Celui dont je parlais hier : "J'ai réussi à rester en vie", dont le titre original est beaucoup plus sobre d'ailleurs : "A widow's story". Pourquoi ne pas avoir gardé ce titre en français : "Une histoire de veuve " ? Je suppose que l'éditeur a préféré quelque chose de plus glamour, pour ne pas dire plus vendeur, et plus général aussi : "une histoire de veuve" risque de n'intéresser que des personnes concernées -et lectrices de surcroît-, alors que "j'ai réussi à rester en vie" interpelle (j'ai horreur de cette expression) donc, disons, concerne un beaucoup plus grand nombre de personnes. Pour les lecteurs potentiels qui ne lisent pas la quatrième de couverture, ne feuillettent pas le livre avant de l'acheter, combien sont susceptibles d' avoir "réussi à rester en vie" ? Beaucoup, je suppose, étant donné les épreuves que doit surmonter tout être vivant, pas seulement humain, mais les autres n'ont pas la capacité d'écrire. Bref, je ne veux pas faire le procès du marketing dans le choix des titres de livres, traduits ou non, parce que, après tout, je n'aurai peut-être pas acheté ce livre s'il avait été intitulé "Une histoire de veuve", quoique le seul nom de l'auteur aurait été, pour moi, incitateur.

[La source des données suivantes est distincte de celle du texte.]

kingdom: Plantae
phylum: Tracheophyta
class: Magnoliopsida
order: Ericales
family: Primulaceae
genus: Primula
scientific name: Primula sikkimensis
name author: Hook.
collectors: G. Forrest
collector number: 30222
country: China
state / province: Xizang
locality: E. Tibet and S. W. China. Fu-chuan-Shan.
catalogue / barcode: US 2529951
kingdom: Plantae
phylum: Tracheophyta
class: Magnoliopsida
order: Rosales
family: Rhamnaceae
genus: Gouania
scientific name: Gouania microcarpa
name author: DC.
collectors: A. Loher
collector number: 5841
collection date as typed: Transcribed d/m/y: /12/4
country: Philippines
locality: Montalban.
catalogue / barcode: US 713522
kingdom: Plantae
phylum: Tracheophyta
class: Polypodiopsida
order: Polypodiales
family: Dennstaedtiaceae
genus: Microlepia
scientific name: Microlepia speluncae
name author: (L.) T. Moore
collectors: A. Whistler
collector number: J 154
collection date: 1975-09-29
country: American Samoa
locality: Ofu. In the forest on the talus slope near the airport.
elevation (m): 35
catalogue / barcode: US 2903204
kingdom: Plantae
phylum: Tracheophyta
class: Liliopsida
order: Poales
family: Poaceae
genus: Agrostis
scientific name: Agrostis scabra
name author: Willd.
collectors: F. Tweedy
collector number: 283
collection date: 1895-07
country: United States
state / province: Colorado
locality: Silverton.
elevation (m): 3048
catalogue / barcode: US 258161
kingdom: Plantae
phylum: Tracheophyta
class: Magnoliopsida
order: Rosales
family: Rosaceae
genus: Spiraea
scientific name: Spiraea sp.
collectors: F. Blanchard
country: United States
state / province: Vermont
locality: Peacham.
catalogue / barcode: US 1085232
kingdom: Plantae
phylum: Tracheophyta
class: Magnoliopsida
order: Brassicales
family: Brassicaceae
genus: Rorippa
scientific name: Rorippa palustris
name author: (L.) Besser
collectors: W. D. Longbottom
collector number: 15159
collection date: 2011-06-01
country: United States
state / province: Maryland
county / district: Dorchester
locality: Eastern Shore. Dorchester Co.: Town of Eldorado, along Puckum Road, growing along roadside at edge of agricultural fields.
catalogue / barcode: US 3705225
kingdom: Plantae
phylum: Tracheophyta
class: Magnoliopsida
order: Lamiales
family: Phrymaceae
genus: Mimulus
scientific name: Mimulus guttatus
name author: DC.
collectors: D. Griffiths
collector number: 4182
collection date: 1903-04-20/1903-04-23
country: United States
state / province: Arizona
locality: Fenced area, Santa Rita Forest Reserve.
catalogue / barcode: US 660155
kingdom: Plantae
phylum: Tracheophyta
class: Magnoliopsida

Ce que je voulais ajouter à mon message d'hier, c'est que j'ai acheté ce livre d'occasion chez un bouquiniste et que de nombreux passages en étaient soulignés, ou bien mis entre crochets, et cela m'a beaucoup émue, car ce récit de Joyce Carol Oates était manifestement en symbiose avec ce qu'avait vécu la lectrice précédente et, pendant que je lisais, je devenais particulièrement attentive à tout ce qu'avait souligné cette femme (cela aurait pu être un homme, mais mon intuition me dit que non),  et je ne pouvais m'empêcher de me la représenter, de trouver des indices sur son identité sociale, son propre vécu et l'écho douloureux que ce récit éveillait en elle, au point que j'ai eu le désir d'écrire un roman dont la lectrice de ce livre serait l'héroïne, avec une vie que je lui inventerais, et c'est là que je fais le lien avec le passage que j'ai cité dans mon message précédent : " ... c'est que je suis submergée d'idées de nouvelles, de poèmes, de romans...etc..." (je ne vais pas tout réécrire, voir ce message d'hier, s'il y en a que ça intéresse). Je trouve cette mise en abyme vertigineuse : une femme-écrivaine- lit le livre d'une autre femme -écrivaine- "commenté" très discrètement (soulignage) par une précédente lectrice ( et pourquoi pas écrivaine ?) et a le désir d'imaginer et d'écrire ce qu'a pu vivre cette lectrice, à partir, et seulement, de ce qu'elle a souligné. Voilà. Mais, retour encore au message précédent : "trouver l'énergie, la force".
Tant de frémissements, de désirs fugaces mais impérieux finiront peut-être par aboutir. Me vient à l'esprit un fragment de poème -mais qui, mais quoi ? à l'aide, mes lecteurs (s'il y en a)- : "et comme l'espérance est violente".